--- What is needed ---
Could you set down every record below exactly as it appears?

(Collected data)
----
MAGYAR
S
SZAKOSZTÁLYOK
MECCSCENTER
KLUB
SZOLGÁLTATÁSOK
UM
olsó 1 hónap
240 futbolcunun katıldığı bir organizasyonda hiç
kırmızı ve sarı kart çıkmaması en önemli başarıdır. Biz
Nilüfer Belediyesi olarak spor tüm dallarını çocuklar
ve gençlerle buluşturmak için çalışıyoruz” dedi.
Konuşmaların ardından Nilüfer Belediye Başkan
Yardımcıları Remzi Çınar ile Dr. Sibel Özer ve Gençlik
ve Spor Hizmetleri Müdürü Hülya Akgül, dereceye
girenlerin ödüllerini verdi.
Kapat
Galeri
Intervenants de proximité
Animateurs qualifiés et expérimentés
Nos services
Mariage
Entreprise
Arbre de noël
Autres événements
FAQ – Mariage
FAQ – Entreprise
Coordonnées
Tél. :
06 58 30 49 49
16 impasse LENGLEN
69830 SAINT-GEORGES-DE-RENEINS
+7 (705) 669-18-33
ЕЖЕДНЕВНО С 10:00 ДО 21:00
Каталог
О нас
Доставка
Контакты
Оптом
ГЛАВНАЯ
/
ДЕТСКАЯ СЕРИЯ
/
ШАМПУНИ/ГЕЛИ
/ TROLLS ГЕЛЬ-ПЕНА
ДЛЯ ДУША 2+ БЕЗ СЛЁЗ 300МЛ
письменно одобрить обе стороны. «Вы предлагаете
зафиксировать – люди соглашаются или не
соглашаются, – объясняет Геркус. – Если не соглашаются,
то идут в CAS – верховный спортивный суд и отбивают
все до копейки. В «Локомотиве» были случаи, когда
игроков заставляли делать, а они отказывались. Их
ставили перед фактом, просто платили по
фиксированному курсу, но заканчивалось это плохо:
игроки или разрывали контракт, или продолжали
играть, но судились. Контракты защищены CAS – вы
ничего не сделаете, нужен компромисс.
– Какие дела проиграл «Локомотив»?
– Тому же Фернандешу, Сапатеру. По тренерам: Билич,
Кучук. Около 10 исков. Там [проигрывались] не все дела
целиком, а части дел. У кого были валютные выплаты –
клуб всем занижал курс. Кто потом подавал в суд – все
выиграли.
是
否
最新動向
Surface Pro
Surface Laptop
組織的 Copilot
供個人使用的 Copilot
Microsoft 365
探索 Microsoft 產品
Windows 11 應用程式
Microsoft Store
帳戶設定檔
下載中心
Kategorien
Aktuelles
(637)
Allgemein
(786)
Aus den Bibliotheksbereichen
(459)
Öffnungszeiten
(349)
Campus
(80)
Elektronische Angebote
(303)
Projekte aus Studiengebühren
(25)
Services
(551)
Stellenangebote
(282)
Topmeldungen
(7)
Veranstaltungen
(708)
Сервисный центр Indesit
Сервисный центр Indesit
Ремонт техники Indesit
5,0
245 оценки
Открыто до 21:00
----
--- Expected output ---
MAGYAR
S
SZAKOSZTÁLYOK
MECCSCENTER
KLUB
SZOLGÁLTATÁSOK
UM
olsó 1 hónap
240 futbolcunun katıldığı bir organizasyonda hiç
kırmızı ve sarı kart çıkmaması en önemli başarıdır. Biz
Nilüfer Belediyesi olarak spor tüm dallarını çocuklar
ve gençlerle buluşturmak için çalışıyoruz” dedi.
Konuşmaların ardından Nilüfer Belediye Başkan
Yardımcıları Remzi Çınar ile Dr. Sibel Özer ve Gençlik
ve Spor Hizmetleri Müdürü Hülya Akgül, dereceye
girenlerin ödüllerini verdi.
Kapat
Galeri
Intervenants de proximité
Animateurs qualifiés et expérimentés
Nos services
Mariage
Entreprise
Arbre de noël
Autres événements
FAQ – Mariage
FAQ – Entreprise
Coordonnées
Tél. :
06 58 30 49 49
16 impasse LENGLEN
69830 SAINT-GEORGES-DE-RENEINS
+7 (705) 669-18-33
ЕЖЕДНЕВНО С 10:00 ДО 21:00
Каталог
О нас
Доставка
Контакты
Оптом
ГЛАВНАЯ
/
ДЕТСКАЯ СЕРИЯ
/
ШАМПУНИ/ГЕЛИ
/ TROLLS ГЕЛЬ-ПЕНА
ДЛЯ ДУША 2+ БЕЗ СЛЁЗ 300МЛ
письменно одобрить обе стороны. «Вы предлагаете
зафиксировать – люди соглашаются или не
соглашаются, – объясняет Геркус. – Если не соглашаются,
то идут в CAS – верховный спортивный суд и отбивают
все до копейки. В «Локомотиве» были случаи, когда
игроков заставляли делать, а они отказывались. Их
ставили перед фактом, просто платили по
фиксированному курсу, но заканчивалось это плохо:
игроки или разрывали контракт, или продолжали
играть, но судились. Контракты защищены CAS – вы
ничего не сделаете, нужен компромисс.
– Какие дела проиграл «Локомотив»?
– Тому же Фернандешу, Сапатеру. По тренерам: Билич,
Кучук. Около 10 исков. Там [проигрывались] не все дела
целиком, а части дел. У кого были валютные выплаты –
клуб всем занижал курс. Кто потом подавал в суд – все
выиграли.
是
否
最新動向
Surface Pro
Surface Laptop
組織的 Copilot
供個人使用的 Copilot
Microsoft 365
探索 Microsoft 產品
Windows 11 應用程式
Microsoft Store
帳戶設定檔
下載中心
Kategorien
Aktuelles
(637)
Allgemein
(786)
Aus den Bibliotheksbereichen
(459)
Öffnungszeiten
(349)
Campus
(80)
Elektronische Angebote
(303)
Projekte aus Studiengebühren
(25)
Services
(551)
Stellenangebote
(282)
Topmeldungen
(7)
Veranstaltungen
(708)
Сервисный центр Indesit
Сервисный центр Indesit
Ремонт техники Indesit
5,0
245 оценки
Открыто до 21:00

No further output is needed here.